Apple favourably affects parameters of cholesterol metabolism and of anti-oxidative protection in cholesterol-fed rats
Sommaire de l'article
The effects of apples on lipid metabolism were studied on 40 male Wistar rats adapted to semi-purified diets containing 0.3% cholesterol. In the experimental 'apple' diet, a part of starch (15%) was replaced by lyophilized apple (Gala variety). In the control diet, 13% of carbohydrate was replaced by a mixture of fructose/glucose/saccharose to match the sugar supply from the apples. The lipid source was corn oil and the dietary supply of vitamin E was reduced to 1/3 of the recommended value. The rats were sampled after 21 days adaptation. The fibre supply of the apple diet was notably low (about 2%); nevertheless, there was a slight but significant cholesterol-lowering effect in plasma, as well as in liver where cholesterol esters accumulate with cholesterol diets.
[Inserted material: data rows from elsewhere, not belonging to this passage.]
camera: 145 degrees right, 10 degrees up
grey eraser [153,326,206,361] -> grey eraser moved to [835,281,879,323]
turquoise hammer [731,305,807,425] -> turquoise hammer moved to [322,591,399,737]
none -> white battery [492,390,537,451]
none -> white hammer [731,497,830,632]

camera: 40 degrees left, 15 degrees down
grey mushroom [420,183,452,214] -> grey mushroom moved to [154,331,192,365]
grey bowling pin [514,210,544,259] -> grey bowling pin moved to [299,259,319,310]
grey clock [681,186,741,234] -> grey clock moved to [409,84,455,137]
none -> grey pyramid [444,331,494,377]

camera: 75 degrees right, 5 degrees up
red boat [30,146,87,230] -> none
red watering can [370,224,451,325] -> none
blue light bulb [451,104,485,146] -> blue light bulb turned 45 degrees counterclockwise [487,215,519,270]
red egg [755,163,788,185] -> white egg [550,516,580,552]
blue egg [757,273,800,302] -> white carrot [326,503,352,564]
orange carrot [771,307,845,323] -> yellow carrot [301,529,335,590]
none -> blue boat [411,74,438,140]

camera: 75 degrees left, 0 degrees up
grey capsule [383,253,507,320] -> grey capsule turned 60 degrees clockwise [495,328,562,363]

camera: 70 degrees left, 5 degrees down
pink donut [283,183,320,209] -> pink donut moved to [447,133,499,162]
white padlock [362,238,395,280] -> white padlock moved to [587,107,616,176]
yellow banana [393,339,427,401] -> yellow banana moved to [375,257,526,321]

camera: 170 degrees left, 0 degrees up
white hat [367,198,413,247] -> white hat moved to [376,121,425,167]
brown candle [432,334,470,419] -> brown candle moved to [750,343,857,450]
The lipoprotein profile was markedly altered in apple-fed rats: a reduction of cholesterol in the triglyceride rich lipoprotein (TGRLP) fraction, together with a rise in the HDL fraction; hence there was a favourable effect in a cardiovascular protection perspective. This was paralleled by effects of the apple on cholesterol apparent absorption, which was markedly depressed, whereas bile acid digestive balance was unaffected. In parallel, there was a positive effect of the apple diet on parameters of oxidative stress prevention: higher FRAP plasma levels than in controls, together with a reduced MDA excretion in urine. In conclusion, the present work indicates that a moderate supply of dessert apples elicits interesting effects on lipid and peroxidation parameters.